Saturday, July 5, 2008

"Do not mess with the Afghan police"

What a day. It started innocently enough: interviewed some interesting people learned more about the plight of the Hazara people for my story, and had a strange interview with the Human Rights Commission representative who denied that the Hazara suffered any discrimination whatsoever, despite what everyone said. With friends like that... I wonder what tribe he was from.

In the afternoon we went up the mountain to visit a small community for Naheed's story on everyday life in Afghanistan. The husband had four wives and they wouldn't let Mokhtar or me into the house because their husband wasn't home. 
Naheed tried to interview the kids, who were absolutely adorable. One of the girls shyly sang an Indian song. India is the Nigeria of this region... all the movies and music 
people listen to comes from India. 



While Naheed waited for the husband to return (he never did), I struck out on my own. It was only 400 meters from the car at the bottom of the steep mountain path to the car, so I figured I'd make my way back and wait at the car. Big mistake. As I was shooting, an older man with a Palestinian scarf accosted me and demanded to know what I was doing and gestured at me to stop shooting. He didn't speak English and my Pashtu is rusty so I politely acknowledged him, smiled, shook his hand, and kept going down the hill. Then I saw him pull out a phone and call someone. I figured he was calling the local elder--common enough to have to explain the presence of a stranger with a camera to the community--happens all the time in Africa. So I calmly made my way down to the car and waited for Naheed and Mokhtar. 

A couple of minutes later, a truck sped towards me and pulled up in a cloud of dust. Three men jumped out of the car, one of them holding a gun. Now I was nervous. Clearly this wasn't the village elder, but either bandits intent on robbing me or taking me hostage, or some form of village security or secret police. They weren't wearing uniforms. The man in charge walked up to me and demanded my cameras. I tried to stall and asked for an explanation but they didn't speak English and had a gun, so I relented, while with my other hand dialed Mokhtar and told him to get his ass over here as I was either being robbed or arrested. In the meantime, another man went into my bag and grabbed my still camera and put both cameras in the car. They didn't drive off, which was a good sign, and demanded to see my passport, which was another excellent sign. Unless they wanted to simply calculate my worth as a hostage based on my nationality. I tried to take a picture of them with my cellphone but had to disguise my actions as I didn't want them seizing that too!

Mokhtar and Naheed arrived, and demanded to know what was going on.

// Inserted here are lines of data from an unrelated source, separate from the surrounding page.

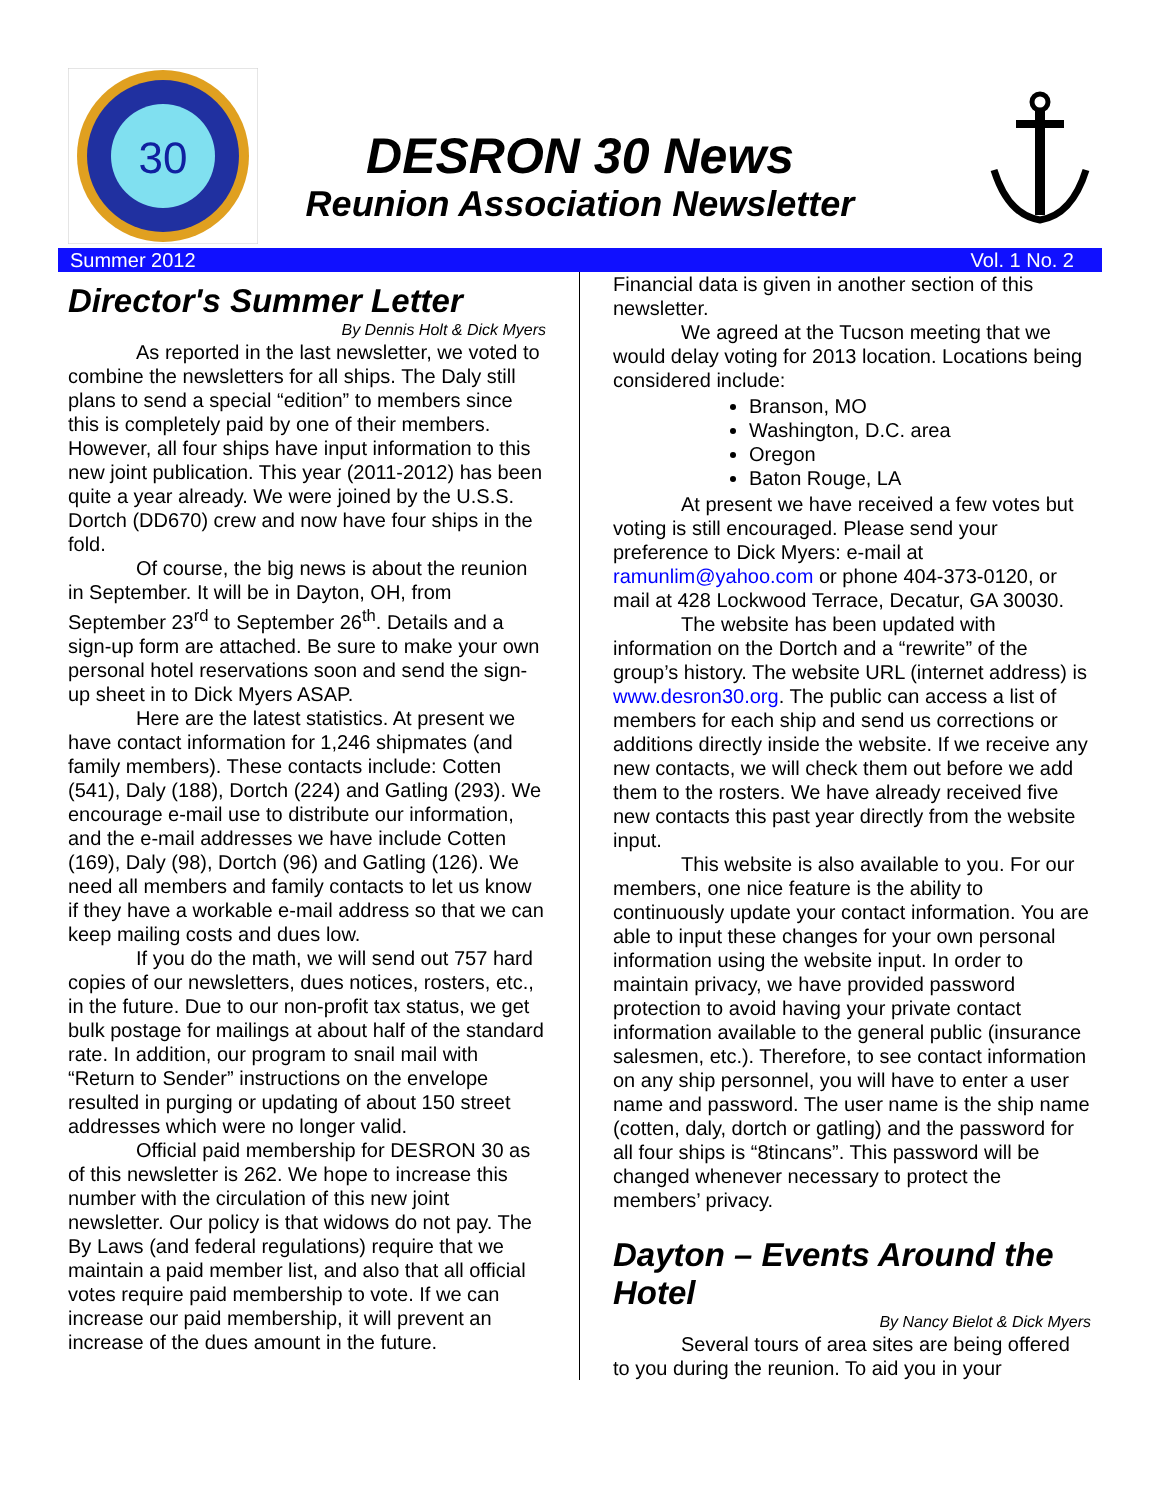30
DESRON 30 News
Reunion Association Newsletter
Summer 2012 Vol. 1 No. 2
Director's Summer Letter
By Dennis Holt & Dick Myers
As reported in the last newsletter, we voted to combine the newsletters for all ships. The Daly still plans to send a special “edition” to members since this is completely paid by one of their members. However, all four ships have input information to this new joint publication. This year (2011-2012) has been quite a year already. We were joined by the U.S.S. Dortch (DD670) crew and now have four ships in the fold.
Of course, the big news is about the reunion in September. It will be in Dayton, OH, from September 23<sup>rd</sup> to September 26<sup>th</sup>. Details and a sign-up form are attached. Be sure to make your own personal hotel reservations soon and send the sign-up sheet in to Dick Myers ASAP.
Here are the latest statistics. At present we have contact information for 1,246 shipmates (and family members). These contacts include: Cotten (541), Daly (188), Dortch (224) and Gatling (293). We encourage e-mail use to distribute our information, and the e-mail addresses we have include Cotten (169), Daly (98), Dortch (96) and Gatling (126). We need all members and family contacts to let us know if they have a workable e-mail address so that we can keep mailing costs and dues low.
If you do the math, we will send out 757 hard copies of our newsletters, dues notices, rosters, etc., in the future. Due to our non-profit tax status, we get bulk postage for mailings at about half of the standard rate. In addition, our program to snail mail with “Return to Sender” instructions on the envelope resulted in purging or updating of about 150 street addresses which were no longer valid.
Official paid membership for DESRON 30 as of this newsletter is 262. We hope to increase this number with the circulation of this new joint newsletter. Our policy is that widows do not pay. The By Laws (and federal regulations) require that we maintain a paid member list, and also that all official votes require paid membership to vote. If we can increase our paid membership, it will prevent an increase of the dues amount in the future.
Financial data is given in another section of this newsletter.
We agreed at the Tucson meeting that we would delay voting for 2013 location. Locations being considered include:
Branson, MO
Washington, D.C. area
Oregon
Baton Rouge, LA
At present we have received a few votes but voting is still encouraged. Please send your preference to Dick Myers: e-mail at ramunlim@yahoo.com or phone 404-373-0120, or mail at 428 Lockwood Terrace, Decatur, GA 30030.
The website has been updated with information on the Dortch and a “rewrite” of the group’s history. The website URL (internet address) is www.desron30.org. The public can access a list of members for each ship and send us corrections or additions directly inside the website. If we receive any new contacts, we will check them out before we add them to the rosters. We have already received five new contacts this past year directly from the website input.
This website is also available to you. For our members, one nice feature is the ability to continuously update your contact information. You are able to input these changes for your own personal information using the website input. In order to maintain privacy, we have provided password protection to avoid having your private contact information available to the general public (insurance salesmen, etc.). Therefore, to see contact information on any ship personnel, you will have to enter a user name and password. The user name is the ship name (cotten, daly, dortch or gatling) and the password for all four ships is “8tincans”. This password will be changed whenever necessary to protect the members’ privacy.
Dayton – Events Around the Hotel
By Nancy Bielot & Dick Myers
Several tours of area sites are being offered to you during the reunion. To aid you in your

The commander said they were the secret police and had orders to break my camera because I was a spy. My passport wasn't good enough and I had no official journalist ID, though that seemed like a pretext. He demanded to see the footage, which I happily showed them... villagers walking up the trail herding sheep or leading donkeys, but that didn't seem to mollify him.I asked him if I could at least go with them to the police station to explain, but they said they were going to a top-secret facility and we weren't to know where it was. Naheed spoke to the commander in Urdu and pleaded my case, but they drove off with my cameras, promising to return them in an hour, and peeled off at top speed. After telling me in Pashtu "Do not mess with the Afghan police!"

We didn't know what to do... Mokhtar called his police contacts trying to find out if they were legit, while we tried to follow their car. What ensued was a high-speed chase through downtown Kabul. At one point they screeched to a stop and demanded we pull over. I thought they were going to arrest us for following them, but they just wanted to know how to operate my camera. That was a bad sign.... I thought they wanted to learn how to use it for their own purposes, as I had already showed them everything on it. Then they peeled off again and we lost them in the traffic. To my utter astonishment, half an hour later they called to say they were waiting for me at the hotel with my camera. 

The commander--a member of the Afghan secret police--was all smiles and said he was sorry but he was just following orders. Apparently Taliban had been spotted on the mountain and there were rumours that they were either going to launch an RPG attack on the city, or load a car with explosives and run it down the mountain into the city. But obviously I wasn't Taliban, so what reason could he have for taking my gear other than to either make off with it or prove how powerful he was. He handed me back my cameras, insisting I check them to make sure they were working. He followed us into the hotel, sat down, had a Coke, told me not to be mad, gave Mokhtar his number and told him to call if he needed anything. 

All's well that ends well but damn. A reminder not to go anywhere by myself, and as soon as someone makes noises and pulls out a cell phone, get the hell out of there.